TASK BRIEF:
Pull out every line in the items below that contains the word "What", treating uppercase and lowercase as different.
= = =
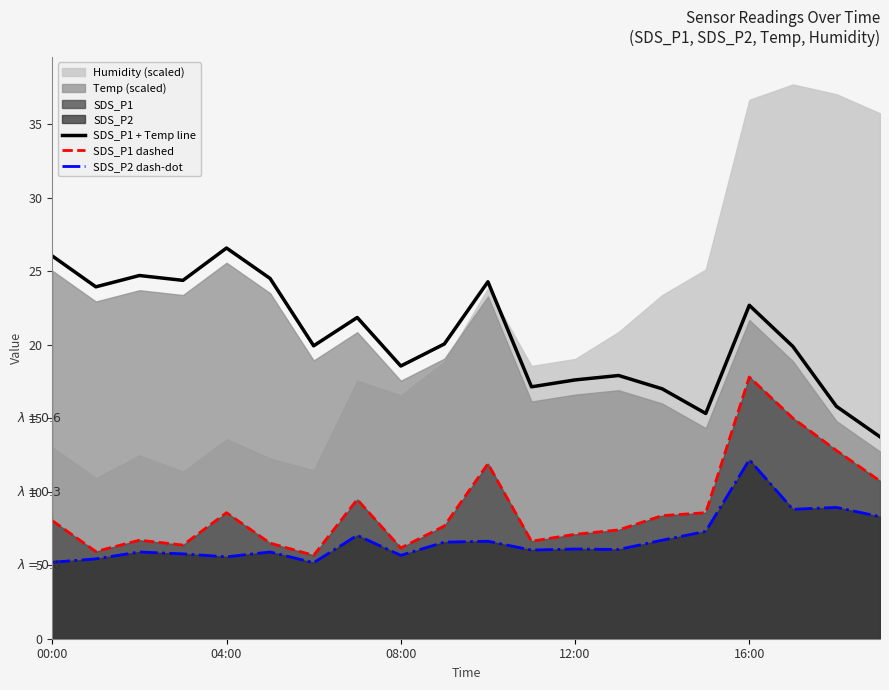

What is the average value of the SDS_P1 dashed series?

8.9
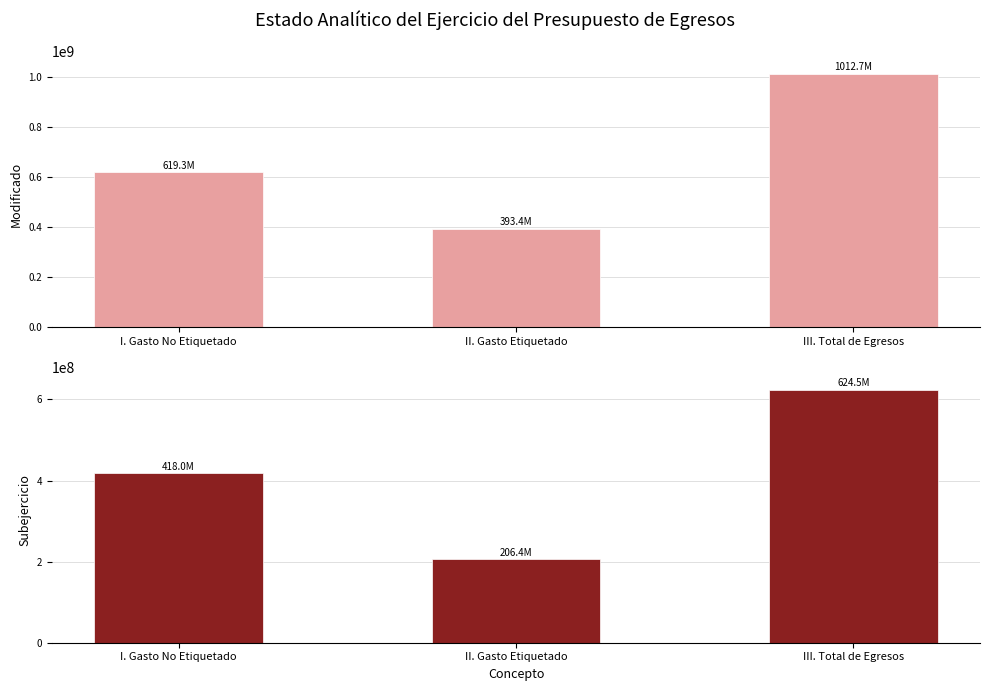

Rank the series by their maximum value, from highest to lowest.

Modificado, Subejercicio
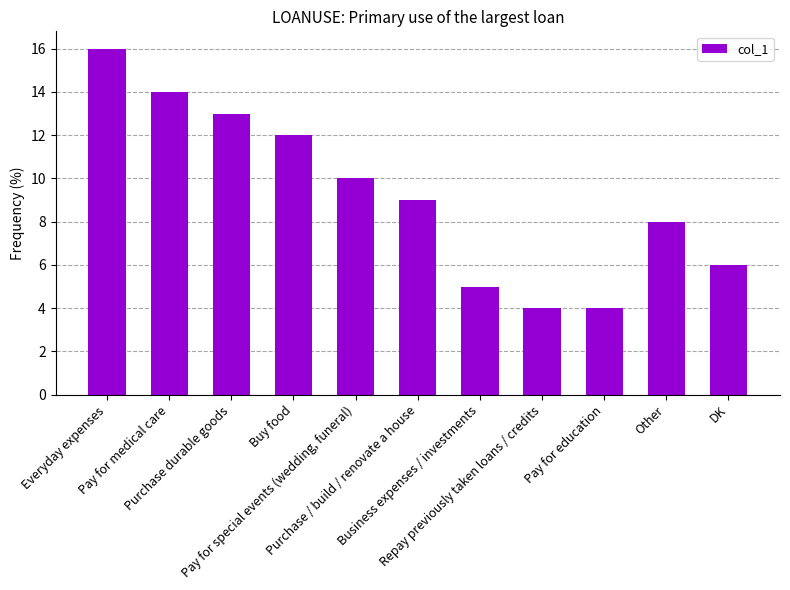

What is the smallest value displayed?

4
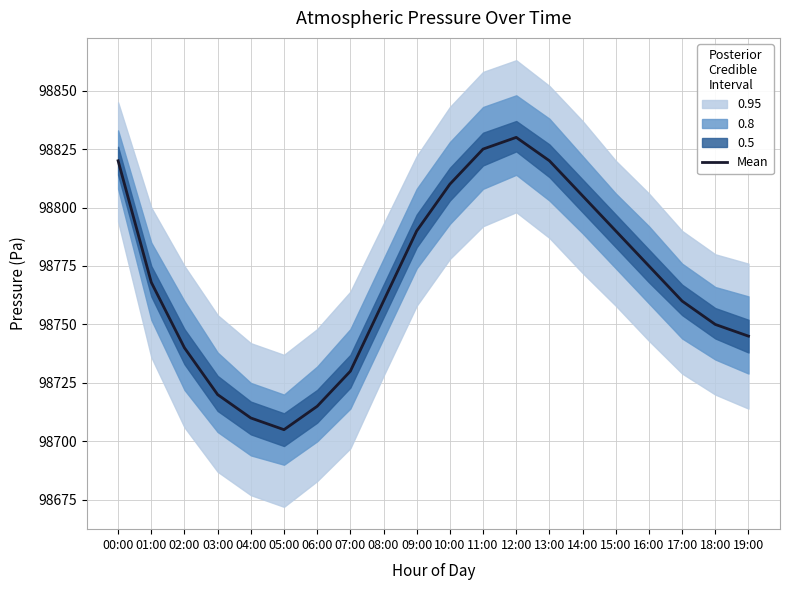

Which label corresponds to the largest value in the chart?

12:00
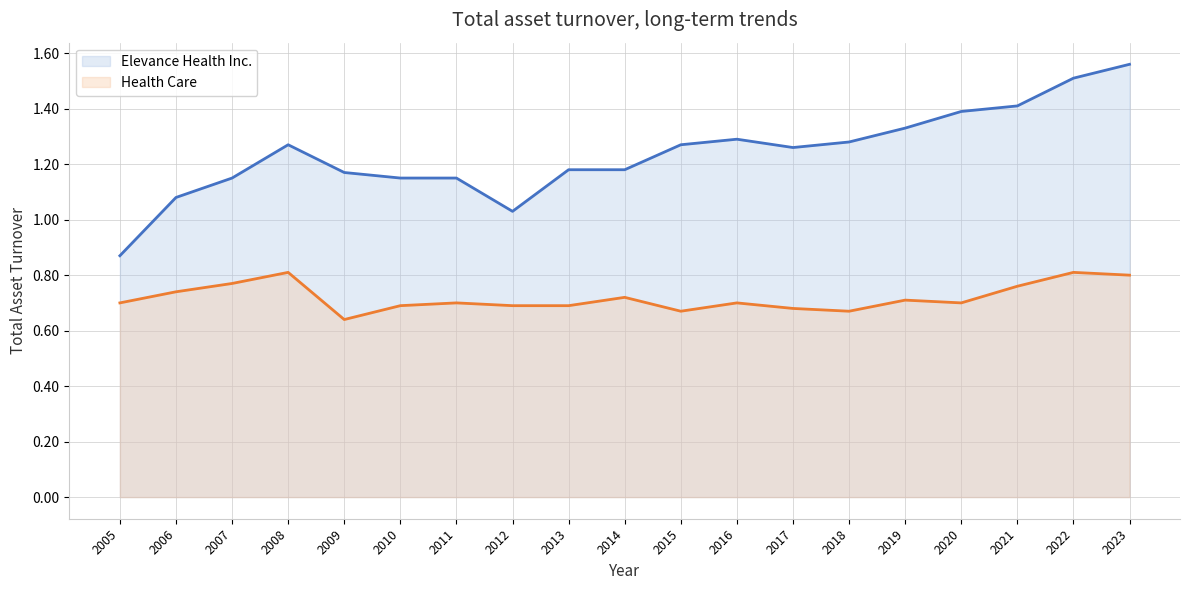

How many data points in Elevance Health Inc. are less than 1?

1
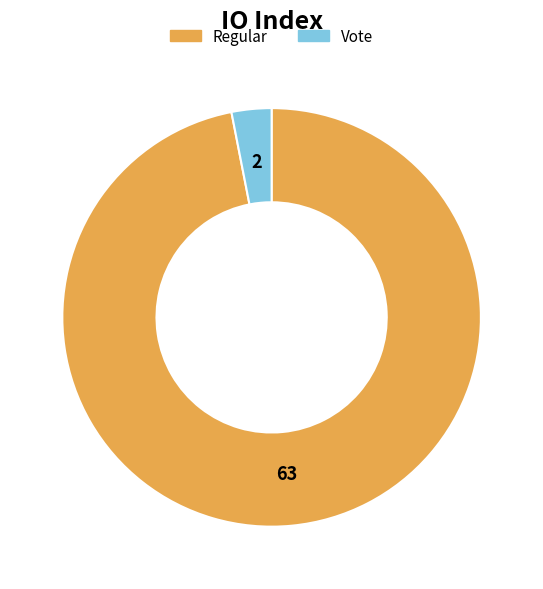

True or false: Vote accounts for 3% of the total.

True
= = =
COMPLETED TASK:
What is the average value of the SDS_P1 dashed series?
What is the smallest value displayed?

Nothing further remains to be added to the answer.